__TEKS YANG DIBERIKAN__:
Ketiga, Gue dan Fanny sama - sama punya minat yang sama. Fanny suka basket, gue juga. Fanny bukan pemain, Fanny lebih suka nonton (Dulu SMA jadi dancer di UBS Gold DBL itu loh!), Gue, meskipun suka main, tapi keterbatasan skill sering kali menjadi penghambat kerennya gue di lapangan. Tapi initnya, ya gitu ! kita sama - sama suka basket, nggak cuma dari permainan, tapi kita juga sama sama suka analisis yang terjadi di luar lapangan dan bagaimana sport industry harusnya bisa lebih integrated ke dunia pendidikan, misalnya dalam penghargaan lebih terhadap student-athlete di sekolah - sekolah Indonesia. Bagian ini harus gue hentikan, sebelum tulisan ini menjadi artikel ilmiah.
Keempat, Kelima, Keenam, dan seterusnya, adalah alasan - alasan yang gue temukan secara sengaja maupun tidak, yang pada intinya, gue suka sama Fanny tanpa ada alasan yang berbelit, dan memang, sesederhana, gue suka sama Fanny aja.
Yang sudah - sudah bersama Fanny
Nah, sejauh ini, usaha gue untuk mendekati Fanny sedang berada di fase yang membingungkan. Gini, gini…
Gue sudah berhubungan dengan Fanny (hampir setiap hari), enggak cuma dalam bentuk text, tapi biasanya juga, kami telepon suara ataupun telepon video. Biasanya sih, dilakukan ketika Fanny lagi nyetir pulang ke rumahnya yang jarak nya satu jam dari kampus. Lucu ya? Romantis ya? Semoga Iya :D
Tentu, bagi gue, satu jam telepon sama Fanny adalah pembangkit hari - hari yang berat. Biasanya sore - sore, hari yang letih dan menyebalkan, tiba - tiba, secara magis, hilang ketika gue denger suara Fanny.
Apalagi saat itu, ketika di awal - awal telepon, gue memberanikan diri bertanya ke Fanny ketika ia hampir tiba di tujuannya :
“Aku udah mau sampe nih, udahan dulu ya.”
“Hmm.. boleh gak kalo aku liat kamu dulu” (Ini jantung gue udah deg - degan)
“Video Call maksudnya?”
“Iya…” (Sudah pipis sedikit)
“Boleh kok, video call aja”
Duarrrrrrr, hati gue, joged poco - poco.
*Video Call
“Rambut kamu bagus banget hari ini” (Ya ini gue yang ngomong dong, masa iya dia Muji rambut gue yang bau busuk ini)
“Hah apaan si, tiap hari juga kayak gini”
“Iya berarti kan rambut kamu bagus tiap hari.”
Aldkjsalkdjaskldjaskldjasldkjsaasdlkjasldksadjsa
Pembicaraan telepon itu akan gue hentikan sampai di situ, sebelum sifat kebuayaan dan kereptiliaan gue serta trik trik gue lainnya terbongkar hehe.
Tapi gitu, kita udah beberapa kali telpon.

__ISI DATA__:
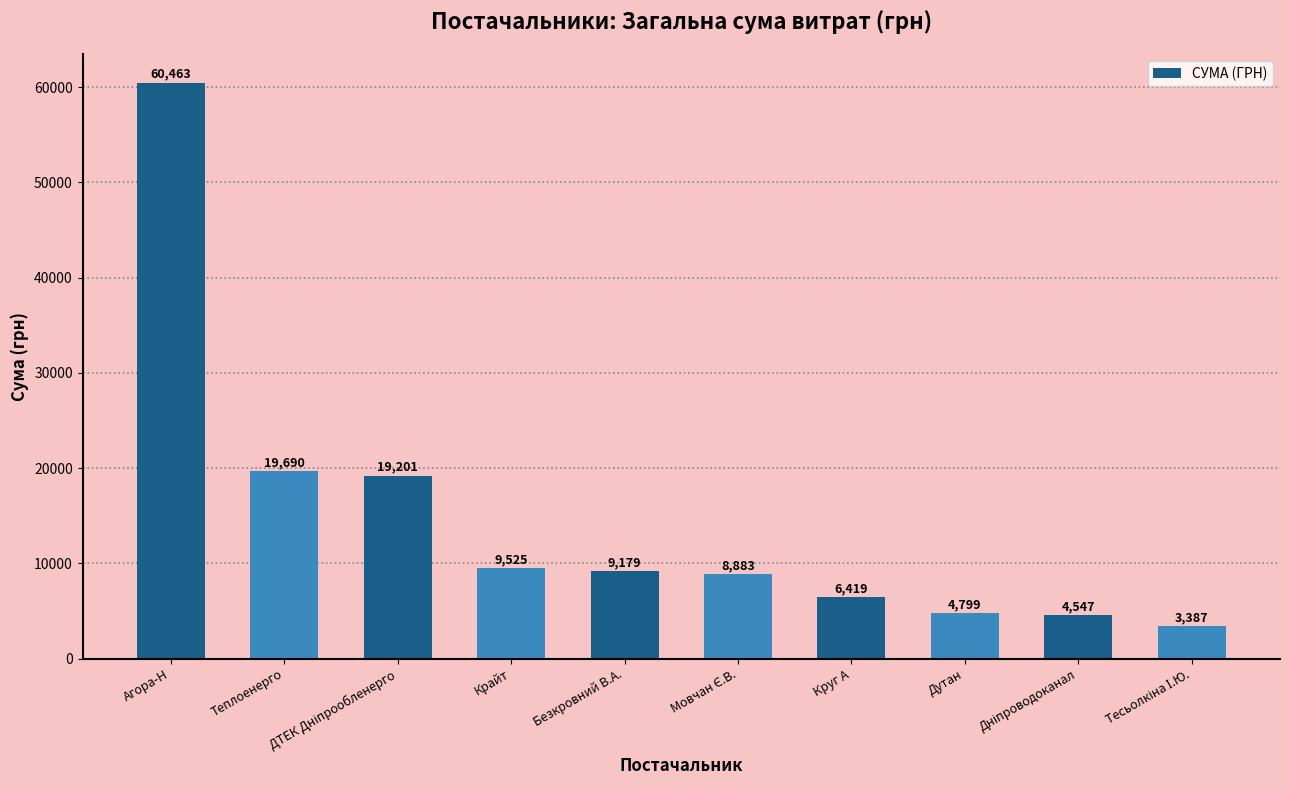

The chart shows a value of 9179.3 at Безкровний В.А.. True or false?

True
---
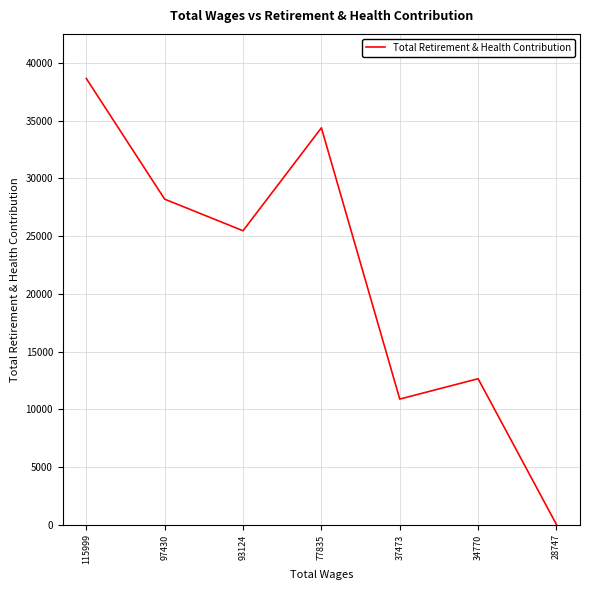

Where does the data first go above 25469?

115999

__BERDASARKAN INFORMASI__:
• A. Tentukan apakah setiap pernyataan berikut sesuai dengan teks yang diberikan. Jawab ya atau tidak, lalu kutip kata-kata penentunya dari teks. (i) Saat SMA, Fanny pernah menjadi dancer di UBS Gold DBL. (ii) Rumah Fanny berjarak dua jam dari kampus. (iii) Fanny menolak ketika diajak melakukan video call.
• B. Menurut teks yang diberikan, kapan telepon dengan Fanny biasanya dilakukan?
• C. Salin kata demi kata bagian teks yang diberikan, dimulai dari "Duarrrrrrr, hati gue, joged" dan berlanjut hingga "beberapa kali telpon.".

__DAFTAR JAWABAN__:
• A.
(i) Ya: "Dulu SMA jadi dancer di UBS Gold DBL itu loh!"
(ii) Tidak: "rumahnya yang jarak nya satu jam dari kampus"
(iii) Tidak: "Boleh kok, video call aja"

• B. Biasanya ketika Fanny sedang menyetir pulang ke rumahnya.

• C.
Duarrrrrrr, hati gue, joged poco - poco.
*Video Call
“Rambut kamu bagus banget hari ini” (Ya ini gue yang ngomong dong, masa iya dia Muji rambut gue yang bau busuk ini)
“Hah apaan si, tiap hari juga kayak gini”
“Iya berarti kan rambut kamu bagus tiap hari.”
Aldkjsalkdjaskldjaskldjasldkjsaasdlkjasldksadjsa
Pembicaraan telepon itu akan gue hentikan sampai di situ, sebelum sifat kebuayaan dan kereptiliaan gue serta trik trik gue lainnya terbongkar hehe.
Tapi gitu, kita udah beberapa kali telpon.